■ Extracted entries:
|---|

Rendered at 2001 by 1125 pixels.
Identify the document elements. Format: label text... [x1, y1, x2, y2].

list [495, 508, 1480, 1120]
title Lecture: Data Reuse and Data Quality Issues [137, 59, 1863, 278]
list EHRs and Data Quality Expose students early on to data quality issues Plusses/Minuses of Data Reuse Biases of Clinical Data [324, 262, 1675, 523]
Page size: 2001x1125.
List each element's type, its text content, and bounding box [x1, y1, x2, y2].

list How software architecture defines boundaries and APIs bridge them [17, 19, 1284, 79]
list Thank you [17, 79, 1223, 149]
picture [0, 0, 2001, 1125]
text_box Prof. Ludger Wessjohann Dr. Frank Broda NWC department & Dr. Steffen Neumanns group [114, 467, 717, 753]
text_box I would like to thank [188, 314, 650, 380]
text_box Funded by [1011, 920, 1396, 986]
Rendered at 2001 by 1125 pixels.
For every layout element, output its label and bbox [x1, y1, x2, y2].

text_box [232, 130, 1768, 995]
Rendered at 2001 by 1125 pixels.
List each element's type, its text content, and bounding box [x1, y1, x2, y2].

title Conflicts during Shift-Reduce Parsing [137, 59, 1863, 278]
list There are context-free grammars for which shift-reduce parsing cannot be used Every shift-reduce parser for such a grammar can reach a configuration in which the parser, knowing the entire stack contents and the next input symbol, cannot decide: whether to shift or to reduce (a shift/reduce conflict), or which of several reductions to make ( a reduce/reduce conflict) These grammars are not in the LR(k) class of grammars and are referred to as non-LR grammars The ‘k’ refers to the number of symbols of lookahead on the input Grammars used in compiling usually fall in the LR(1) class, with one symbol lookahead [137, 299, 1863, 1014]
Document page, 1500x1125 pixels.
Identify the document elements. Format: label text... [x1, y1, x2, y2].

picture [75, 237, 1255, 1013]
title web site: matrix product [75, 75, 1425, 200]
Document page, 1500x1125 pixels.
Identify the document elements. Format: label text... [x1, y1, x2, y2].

|---|

■ Required work:
Set down each entry again, exactly as written.

■ Output of the task:
Rendered at 2001 by 1125 pixels.
Identify the document elements. Format: label text... [x1, y1, x2, y2].

list [495, 508, 1480, 1120]
title Lecture: Data Reuse and Data Quality Issues [137, 59, 1863, 278]
list EHRs and Data Quality Expose students early on to data quality issues Plusses/Minuses of Data Reuse Biases of Clinical Data [324, 262, 1675, 523]
Page size: 2001x1125.
List each element's type, its text content, and bounding box [x1, y1, x2, y2].

list How software architecture defines boundaries and APIs bridge them [17, 19, 1284, 79]
list Thank you [17, 79, 1223, 149]
picture [0, 0, 2001, 1125]
text_box Prof. Ludger Wessjohann Dr. Frank Broda NWC department & Dr. Steffen Neumanns group [114, 467, 717, 753]
text_box I would like to thank [188, 314, 650, 380]
text_box Funded by [1011, 920, 1396, 986]
Rendered at 2001 by 1125 pixels.
For every layout element, output its label and bbox [x1, y1, x2, y2].

text_box [232, 130, 1768, 995]
Rendered at 2001 by 1125 pixels.
List each element's type, its text content, and bounding box [x1, y1, x2, y2].

title Conflicts during Shift-Reduce Parsing [137, 59, 1863, 278]
list There are context-free grammars for which shift-reduce parsing cannot be used Every shift-reduce parser for such a grammar can reach a configuration in which the parser, knowing the entire stack contents and the next input symbol, cannot decide: whether to shift or to reduce (a shift/reduce conflict), or which of several reductions to make ( a reduce/reduce conflict) These grammars are not in the LR(k) class of grammars and are referred to as non-LR grammars The ‘k’ refers to the number of symbols of lookahead on the input Grammars used in compiling usually fall in the LR(1) class, with one symbol lookahead [137, 299, 1863, 1014]
Document page, 1500x1125 pixels.
Identify the document elements. Format: label text... [x1, y1, x2, y2].

picture [75, 237, 1255, 1013]
title web site: matrix product [75, 75, 1425, 200]
Document page, 1500x1125 pixels.
Identify the document elements. Format: label text... [x1, y1, x2, y2].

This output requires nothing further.